OpenSSH – secure protocol to connect and manage remote servers – has announced dropping support for SHA-1 logins. The service has taken this decision considering the underlying insecurities in the scheme.
In a recent notice, OpenSSH has announced deprecating SHA-1 logins considering its ease of breach. OpenSSH believes that better alternatives to SHA-1 are available that ensure better security.
OpenSSH facilitates users in managing remote servers with security. The utility lets the users connect to the server via private keys. One of these is stored with the users’ OpenSSH Client, whereas the other is with the corresponding server. OpenSSH uses algorithms (like SHA-1) to generate these keys for the users.
However, citing a recently published white paper, OpenSSH quoted that SHA-1 has become vulnerable to attacks. Hence, they have decided to disable the “SSH-RSA” mode in future releases.
As stated in their notice,
Hence, OpenSSH has suggested some better alternatives to SHA-1. These include:
- RFC8332 RSA SHA-2 signature algorithms rsa-sha2-256/512 that works on SHA-2 hash.

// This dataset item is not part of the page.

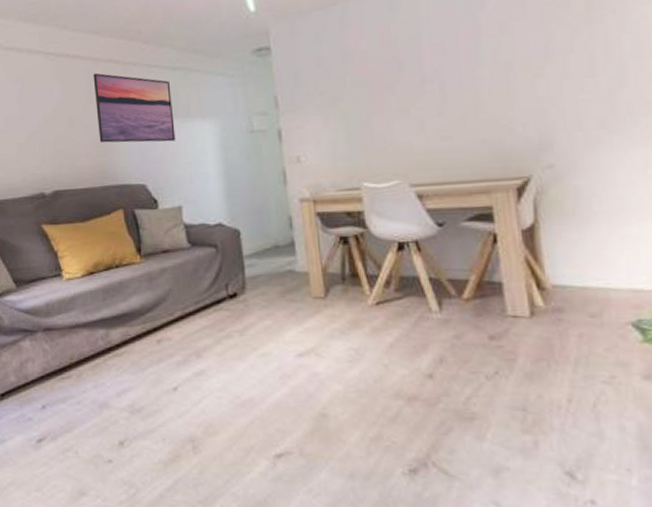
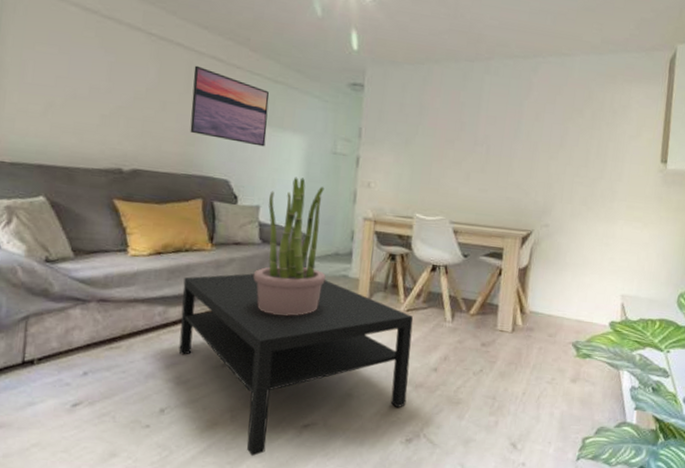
coffee table: none [119,278,400,495] -> present [178,273,414,457]
potted plant: none [189,166,269,325] -> present [254,177,326,316]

- ssh-ed25519 signature algorithm
- RFC5656 ECDSA algorithms: ecdsa-sha2-nistp256/384/521
OpenSSH already supports these algorithms for several previous releases. Even the RFC8332 RSA SHA-2 is also available since OpenSSH 7.2.
Thus, with future releases, OpenSSH will disable SHA-1 by default. Whereas, it will enable the users to switch to better algorithms automatically.